For those who do pray in meditation rooms, perhaps a prayer bowl can stand in a place where those in the meditation room write down their prayers and place the papers in the bowl. For people that request prayer rugs or mats, have them available. You might also have a prayer wheel available for those that request it.
The idea for organizing a meditation room is to have diversity. Basically, you can open your own business if you’re an interior decorator or designer or would like to specializing in organizing meditation rooms for public spaces. How about organizing meditation rooms at airports?
If you want to open a business organizing and putting in or expanding meditation rooms, think of all the places for your business–prisons, bus terminals, train stations, airports, universities, and maybe private or public schools. The private schools will be easier to reach because public property is another hurdle when it comes to establishing a meditation room instead of a time-out room. But you might try the preschools.
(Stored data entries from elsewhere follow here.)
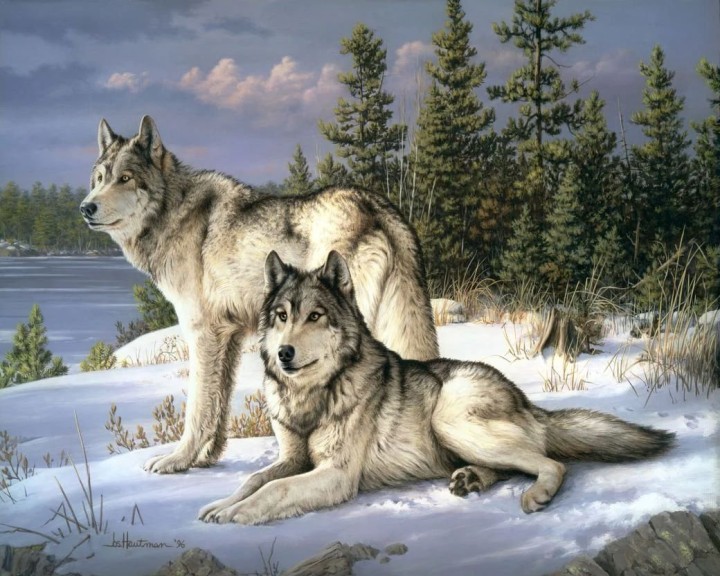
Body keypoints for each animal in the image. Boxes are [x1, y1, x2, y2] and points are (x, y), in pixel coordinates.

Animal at [79, 116, 438, 474]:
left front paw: (177, 460)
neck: (173, 212)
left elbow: (197, 407)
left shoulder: (202, 334)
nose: (86, 207)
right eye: (100, 178)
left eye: (125, 178)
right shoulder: (229, 337)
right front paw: (206, 458)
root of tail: (376, 205)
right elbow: (218, 405)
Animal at [199, 251, 675, 524]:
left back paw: (534, 495)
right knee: (518, 464)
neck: (312, 396)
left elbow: (273, 490)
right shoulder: (292, 459)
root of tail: (525, 400)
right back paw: (471, 479)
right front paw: (221, 505)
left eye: (315, 316)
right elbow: (255, 479)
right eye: (281, 316)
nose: (284, 354)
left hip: (451, 420)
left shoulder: (336, 474)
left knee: (552, 464)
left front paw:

Basically, you’d be designing and organizing a quiet room. It doesn’t really have to focus on a religion. It’s more than a chapel that in past history focused on spirituality. It’s a quiet room for those who hear the word meditation and think it’s too new age or new thought. No, it’s just simply a quiet room for introspection, reflection, and weighing the pros and cons before making a decision in a quiet place without distractions.
In an airport, people might go to a meditation or quiet room to relax and lose some of their anxiety about flying. Hospitals usually have meditation rooms. Why would you want to organize meditation rooms anywhere, especially in medical settings? Because a quiet room is a healing tool to support the mind and body, for those who believe that room also supports the spirit, the room is an integrating experience.
That means the mind, body, and spirit integrates to make a decision without conflicts between different parts of the brain. The new trend says it plainly, you can start a business organizing meditation or quiet rooms in public spaces from hospitals to hotels.